見た目通りこってり、がつんと来る味だった。
「うまいなあ、これ……。君は子供の頃から何度も通ってたんだろうね」
そう言ったとき、気が進まなそうな様子の彼女が箸を置いて、ぺこりと頭を下げた。
「隠していてごめんなさい、実は、私……二回目なんです」
胃に入ったばかりの熱いスープが、喉の奥で固まった気がした。
……えっ、二回目って、再婚なの?
今ごろそれ言う?
さっき会ったご両親も、そんな素振りはなかったけど……。
俺だけ、知らされてなかったのか?
箸が止まる。
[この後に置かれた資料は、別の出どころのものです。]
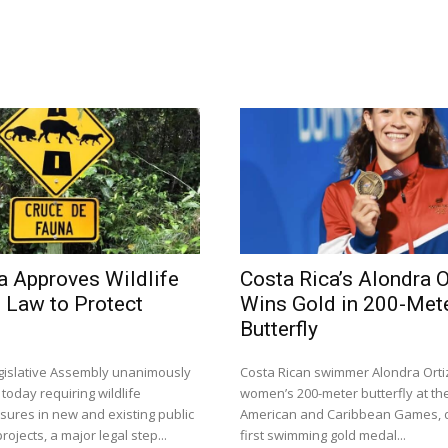
a Approves Wildlife
Costa Rica’s Alondra O
 Law to Protect
Wins Gold in 200-Met
Butterfly
egislative Assembly unanimously
Costa Rican swimmer Alondra Orti
 today requiring wildlife
women’s 200-meter butterfly at th
sures in new and existing public
American and Caribbean Games, d
rojects, a major legal step...
first swimming gold medal...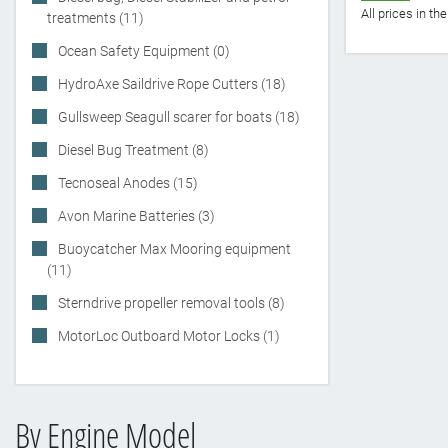
All prices in t
treatments (11)
Ocean Safety Equipment (0)
HydroAxe Saildrive Rope Cutters (18)
Gullsweep Seagull scarer for boats (18)
Diesel Bug Treatment (8)
Tecnoseal Anodes (15)
Avon Marine Batteries (3)
Buoycatcher Max Mooring equipment
(11)
Sterndrive propeller removal tools (8)
MotorLoc Outboard Motor Locks (1)
By Engine Model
ラーメンの味がしなくなった。
結婚って、そういうことも受け入れる覚悟が必要なんだよな。
再婚なんて人の値打ちに関係ない――そう思ってたけど、いざ自分のこととなると……やっぱり引っかかる。
理由とか、前の相手とか。
彼女は伏し目がちに続けた。
「ここのラーメン、実は苦手なの。背脂がくどすぎて……
子供の頃に父に連れられて一度だけ来て、今日で二度目。
でも、あなたがあんまり嬉しそうだから、言いづらくて」
えっ?
顔を上げた彼女が、まっすぐこっちを見た。
「……でも、恋人のうちは合わせていられたけど、結婚するなら、ちゃんと伝えなきゃって思ったの」
……なんだ、ラーメンの話か。
本気で動揺した自分が可笑しくて、吹き出しそうになる。
よかった――心からそう思った。
彼女のラーメンの好みも知らないとね。